Data supplied Block Start

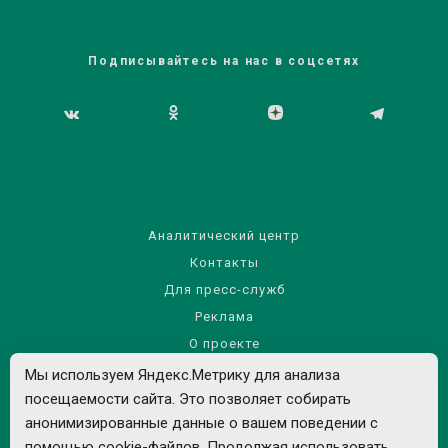
Подписывайтесь на нас в соцсетях
Аналитический центр
Контакты
Для пресс-служб
Реклама
О проекте
Правила использования материалов сайта
Мы используем Яндекс.Метрику для анализа
Политика обработки персональных данных
посещаемости сайта. Это позволяет собирать
анонимизированные данные о вашем поведении с
помощью cookie-файлов. Продолжая использовать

Data supplied Block End

◆ Written task
Each line from the one containing "Политика обработки персональных данных" through the last line of the material must be restated word for word, with no other text.

◆ Answer for the task
Политика обработки персональных данных
посещаемости сайта. Это позволяет собирать
анонимизированные данные о вашем поведении с
помощью cookie-файлов. Продолжая использовать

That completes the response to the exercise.